▸ Directions for this task: Among the lines below, count those with "جامبارديلو". Give only the number.

▸ Stored data:

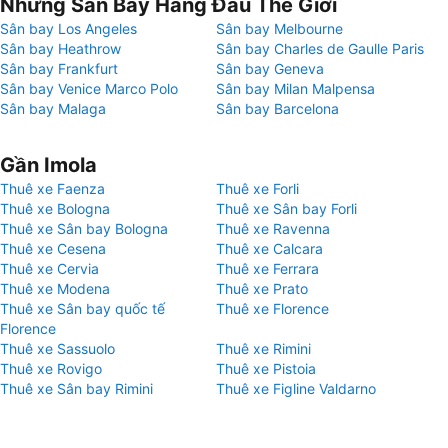
Những Sân Bay Hàng Đầu Thế Giới
Sân bay Los Angeles
Sân bay Melbourne
Sân bay Heathrow
Sân bay Charles de Gaulle Paris
Sân bay Frankfurt
Sân bay Geneva
Sân bay Venice Marco Polo
Sân bay Milan Malpensa
Sân bay Malaga
Sân bay Barcelona
Gần Imola
Thuê xe Faenza
Thuê xe Forli
Thuê xe Bologna
Thuê xe Sân bay Forli
Thuê xe Sân bay Bologna
Thuê xe Ravenna
Thuê xe Cesena
Thuê xe Calcara
Thuê xe Cervia
Thuê xe Ferrara
Thuê xe Modena
Thuê xe Prato
Thuê xe Sân bay quốc tế
Thuê xe Florence
Florence
Thuê xe Sassuolo
Thuê xe Rimini
Thuê xe Rovigo
Thuê xe Pistoia
Thuê xe Sân bay Rimini
Thuê xe Figline Valdarno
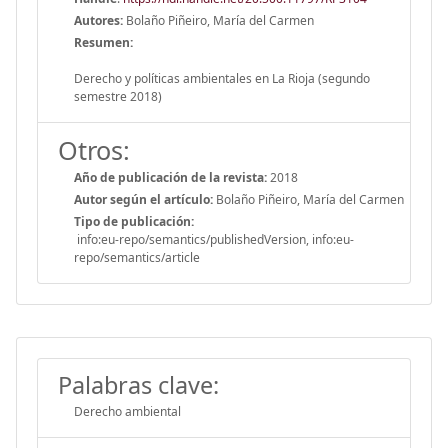
Autores:
Bolaño Piñeiro, María del Carmen
Resumen:
Derecho y políticas ambientales en La Rioja (segundo
semestre 2018)
Otros:
Año de publicación de la revista:
2018
Autor según el artículo:
Bolaño Piñeiro, María del Carmen
Tipo de publicación:
info:eu-repo/semantics/publishedVersion, info:eu-
repo/semantics/article
Palabras clave:
Derecho ambiental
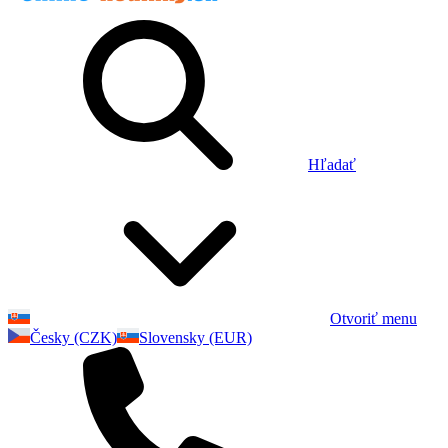
Hľadať
Otvoriť menu
Česky (CZK)
Slovensky (EUR)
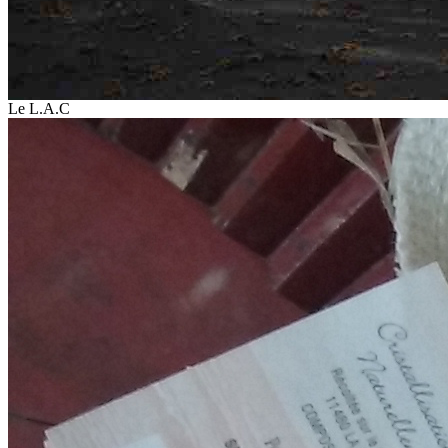
Le L.A.C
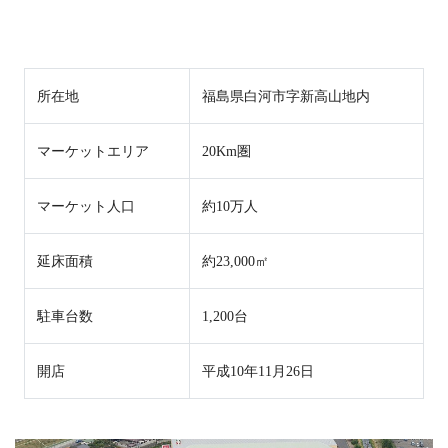
所在地
福島県白河市字新高山地内
マーケットエリア
20Km圏
マーケット人口
約10万人
延床面積
約23,000㎡
駐車台数
1,200台
開店
平成10年11月26日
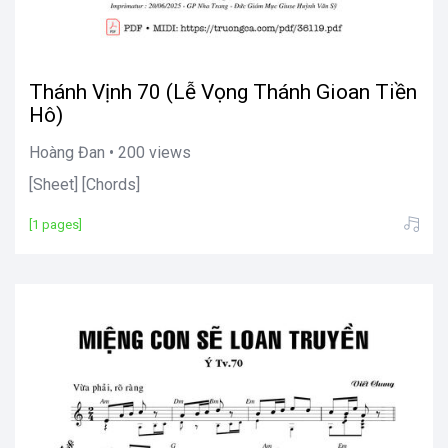
Thánh Vịnh 70 (Lễ Vọng Thánh Gioan Tiền
Hô)
Hoàng Đan • 200 views
[Sheet] [Chords]
[1 pages]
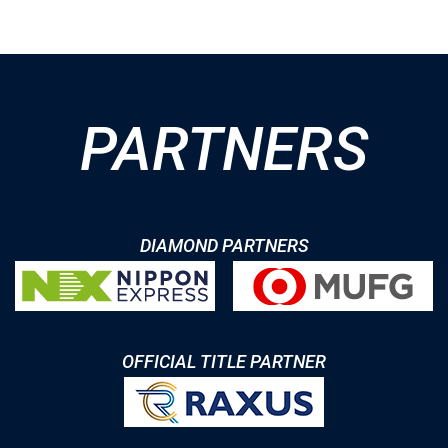
PARTNERS
DIAMOND PARTNERS
OFFICIAL TITLE PARTNER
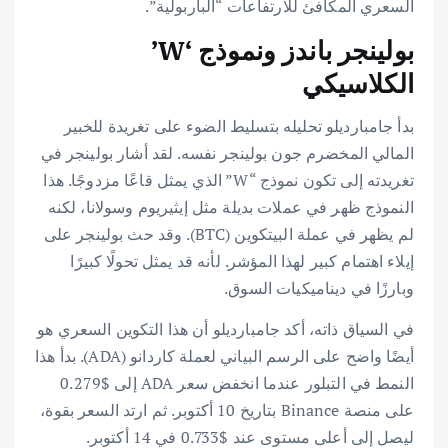
السعري المكافئ للارتفاعات “الباربولية”.
بولينجر باندز ونموذج ‘W’
الكلاسيكي
بدأ جامبارديلو تحليله بتسليط الضوء على تغريدة للخبير
المالي المخضرم جون بولينجر نفسه. لقد أشار بولينجر في
تغريدته إلى تكون نموذج “W” الذي يمثل قاعًا مزدوجًا. هذا
النموذج ظهر في عملات بديلة مثل إيثيريوم وسولانا، لكنه
لم يظهر في عملة البيتكوين (BTC). وقد حث بولينجر على
إيلاء اهتمام كبير لهذا المؤشر. لأنه قد يمثل تحولًا كبيرًا
وبارزًا في ديناميكيات السوق.
في السياق ذاته، أكد جامبارديلو أن هذا التكوين السعري هو
أيضًا واضح على الرسم البياني لعملة كاردانو (ADA). بدأ هذا
النمط في التبلور عندما انخفض سعر ADA إلى $0.279
على منصة Binance بتاريخ 10 أكتوبر. ثم ارتد السعر بقوة،
ليصل إلى أعلى مستوى عند $0.733 في 14 أكتوبر.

▸ Result below: 2